The second move is to build the muscle for model routing now, before the bill forces you to. The current generation of agent frameworks treats model selection as a constant. The next generation will treat it as a parameter - a routing layer that picks the cheapest model that can handle the task, falls back to a more capable model when it can’t, and keeps a per-customer or per-feature budget. This isn’t novel architecture. It’s the same pattern as multi-cloud routing for compute, multi-region routing for latency, multi-CDN routing for delivery. It’s coming for inference next.

The long-term win goes to the teams that learn to pick the right model for each kind of work. At Finsi we route Sonnet to the bulk of mid-difficulty work, Opus to anything that needs a large context window or expensive reasoning, GPT to review steps, and Gemini to text generation. Routing is the easy part. The hard part is the evals - not “did the agent return the correct result,” but “what’s the cost per correct result, and would the cheaper model handle this class of task.” Evals turn routing from a guess into a knob you can actually adjust on the price-quality curve.

The team that owns the routing layer in a company will be in the same position the SRE team was in 2015 - the people who can explain why the bill went up, why it should go down, and what trade-offs the business is making by running on the current configuration.

The Choice

The week that Fable 5 shipped, I was on a call with a founder building an agent product for a vertical market. He was looking at the new pricing and trying to decide whether to lock his stack to frontier or to default to commodity with frontier as a fallback. He’d been assuming the question was about quality. After the week’s news, he started asking it as a question about unit economics.

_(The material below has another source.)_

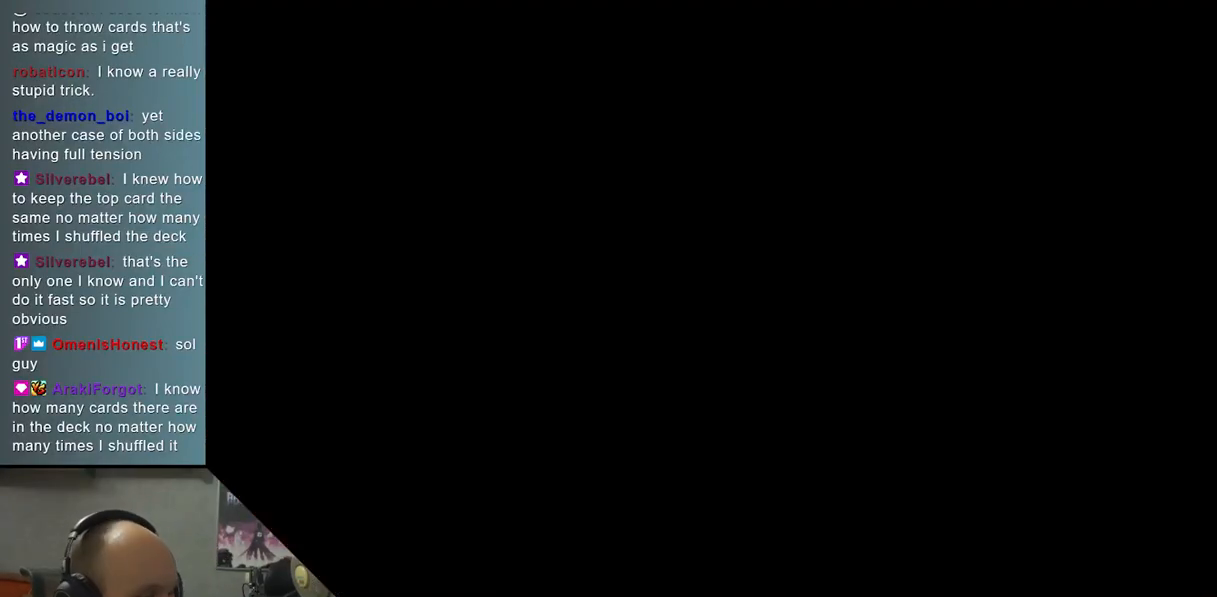
{"buttons": [], "left_stick": "center", "events": []}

I think that’s the actual signal underneath the three events. The question wasn’t whether AI was getting more expensive. The question was which AI you were building on, and what the unit economics of that shelf would look like in twelve months.

The cheap-AI era isn’t ending. It’s still there, on the commodity shelf, getting cheaper. What’s ending is the period where you didn’t have to choose, because everything came in one bundle at a flat price.

You have to choose now.

I don’t know yet which shelf Finsi ends up on for every workload. We run cascading agents in production today, and we’ll probably end up using both - frontier on the hardest planning steps, commodity on the cheap, parallel work. The decision is more interesting than it was six months ago, because the answer used to be “whichever is the best available” and now it’s “whichever has the right unit economics for the task.”

The week of June 9 was when that question got real.